Sunday, October 18, 2009

Scones become diner rolls ... Is this some kind of kitchen magic alchemy or just an experiment gone wrong

Okay, in a fit of inspiration, or insanity you be the judge, I decided to try to create a lower fat, lower calorie, better for me scone. I like to think I entered the kitchen for this experiment boldly if not with a lot of confidence.

Okay, so the basis of my experiment is the scone recipe below:

2 cups flour
2 tbls sugar
1/4 tsp salt
1/2 cup butter
3/4 cup milk
1 egg

My plan was to substitute splenda for the sugar, unsweetened applesauce for the butter, buttermilk for milk, and add cornstarch to help control the gluten.

I felt pretty good as I started to mix the dry ingredients. I mean that was easy. I just followed the recipe and decided to start with 1 tbls of cornstarch to start. It seemed, from my little bit of experience, to be a good, safe amount.

Next was the applesauce. I had no idea how much applesauce to use in place of butter. I read the one article on TLC about low fat baking and the upshot was there is no magic formula. You just have to experiment. So, I decided to add 1 tbls of appleasauce at a time until I got the desired consistency of small crumbs. 10 tbls, or 1 cup+2 tbls of appleasauce, later I got the consistency I thought I was looking for. Plus, it smelled alright, and when I took a small bite of the nascent dough, it tasted alright.

Next came the wet ingredients -- or where things started to go wrong. I mixed 1 whole egg, with 3/4 cup buttermilk. That's right, I decided to do a 1:1 substitution for the buttermilk. I figured that I wanted to keep the moisture content the same between the recipes, I certainly wouldn't want more buttermilk than milk, and it just seemed like a good place to start. So, I mixed the egg and the milk together and mixed into the "dry" ingredients.
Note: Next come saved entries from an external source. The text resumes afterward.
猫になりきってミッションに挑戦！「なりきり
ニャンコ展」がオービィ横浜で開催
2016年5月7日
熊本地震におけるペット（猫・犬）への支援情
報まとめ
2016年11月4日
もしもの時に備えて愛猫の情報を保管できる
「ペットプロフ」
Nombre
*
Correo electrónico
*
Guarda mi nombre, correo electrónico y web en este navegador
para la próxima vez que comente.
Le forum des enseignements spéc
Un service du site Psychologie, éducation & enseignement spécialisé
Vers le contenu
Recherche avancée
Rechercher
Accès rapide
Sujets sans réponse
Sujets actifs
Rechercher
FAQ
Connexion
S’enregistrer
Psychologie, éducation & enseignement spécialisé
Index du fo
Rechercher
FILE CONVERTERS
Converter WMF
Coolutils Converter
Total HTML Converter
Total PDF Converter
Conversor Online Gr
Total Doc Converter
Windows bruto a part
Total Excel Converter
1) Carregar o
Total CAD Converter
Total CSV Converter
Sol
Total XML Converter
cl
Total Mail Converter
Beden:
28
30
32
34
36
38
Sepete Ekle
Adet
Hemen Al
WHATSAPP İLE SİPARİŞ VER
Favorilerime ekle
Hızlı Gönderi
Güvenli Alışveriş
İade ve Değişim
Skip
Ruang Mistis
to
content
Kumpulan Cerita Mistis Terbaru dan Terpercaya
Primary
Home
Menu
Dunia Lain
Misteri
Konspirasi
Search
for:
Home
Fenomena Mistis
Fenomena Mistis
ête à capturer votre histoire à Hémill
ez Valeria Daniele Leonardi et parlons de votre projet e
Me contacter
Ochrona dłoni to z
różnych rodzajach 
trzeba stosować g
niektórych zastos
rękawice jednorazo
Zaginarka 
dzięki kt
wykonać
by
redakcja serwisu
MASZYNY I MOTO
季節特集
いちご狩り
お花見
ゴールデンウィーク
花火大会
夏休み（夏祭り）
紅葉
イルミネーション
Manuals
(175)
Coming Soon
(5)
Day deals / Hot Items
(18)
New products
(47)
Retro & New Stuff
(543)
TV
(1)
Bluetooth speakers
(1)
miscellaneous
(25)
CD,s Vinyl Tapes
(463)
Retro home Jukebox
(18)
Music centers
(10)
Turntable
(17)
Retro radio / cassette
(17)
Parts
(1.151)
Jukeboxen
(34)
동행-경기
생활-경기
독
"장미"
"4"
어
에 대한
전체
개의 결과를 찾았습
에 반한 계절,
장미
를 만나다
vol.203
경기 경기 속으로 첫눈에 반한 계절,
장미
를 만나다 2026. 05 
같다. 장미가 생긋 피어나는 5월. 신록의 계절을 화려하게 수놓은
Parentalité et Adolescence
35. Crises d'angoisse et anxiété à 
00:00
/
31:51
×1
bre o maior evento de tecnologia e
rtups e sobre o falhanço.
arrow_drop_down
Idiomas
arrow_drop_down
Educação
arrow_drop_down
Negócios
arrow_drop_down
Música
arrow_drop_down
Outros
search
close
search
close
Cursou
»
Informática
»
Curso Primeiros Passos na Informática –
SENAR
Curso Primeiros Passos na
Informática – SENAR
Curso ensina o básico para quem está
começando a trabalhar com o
The ingredients mixed very well together. Only what was in the bowl wasn't a dough. It was batter. I had created a lower calorie, lower fat, better for me recipe for some kind of batter. Which would be fine, but not my goal. My goal was to have a dough for a quick bread that would bake into a scone. So, at this point I had two choices. I could try and fix this or I could cut my losses now and create some kind of muffin? cake? cookie? This was an easy choice. I wanted scones with my tea and darn it I was going to do my best to get them.

So, instead of looking at the batter in the bowl as batter, I looked at it as too moist dough. As far as I know there was only one thing to do: add more flour and corn starch. A lot more four and corn starch. 2 tbls at a time I added flour to the batter. After adding 4 tbls I stopped with the that and added 2 tbls of cornstarch. The result? Well it was less batter-ish and more dough-ish, but still nothing I could turn onto the counter and knead. I went back to the flour. After adding a full cup of flour I had a less wet doug, not quite dry, glutinous stuff and I thought maybe I can knead this. This is where things went terribly wrong

I laid a piece of parchment paper covered with a little flour on my counter. I turned my sorta dough out onto it. I placed my freshly washed hands onto my "dough" to kneed and quickly realized that wasn't going to happen. Yes the batter/dough was more firm and stickng together wonderfully, there was no kneading this.

My heart sank. Honestly in that moment I thought I had a complete mess on my hands, literally. It was all stuck to my hands. And again I was faced with a few choices. I could try adding more flour, but i was pretty sure that would mean needing more of other things, too. And I didn;'t even know how to begin to approach that problem. Or I could throw the whole thing away. That seemed like a waste. Option three bake it. Stick it in the oven and see what happens. I chose three.

When I was kid i used to make drop biscuits. I thought maybe these could be drop scones. I grabbed two spoons and started plopping -- my batter? my dough? -- whatever you want to call it onto parchment lined pans. I placed them in a pre-heated 375 degree oven and to see what would come out.

15 minutes later I opened the oven and found round, browned, bread like things. I put my creation on cooling racks and they smelled okay, but it wasn't scones. Scones should be a little crumbly, tender. Whatever I pulled out of the oven were none of those things. In fact, it reminded me of a deflated dinner roll.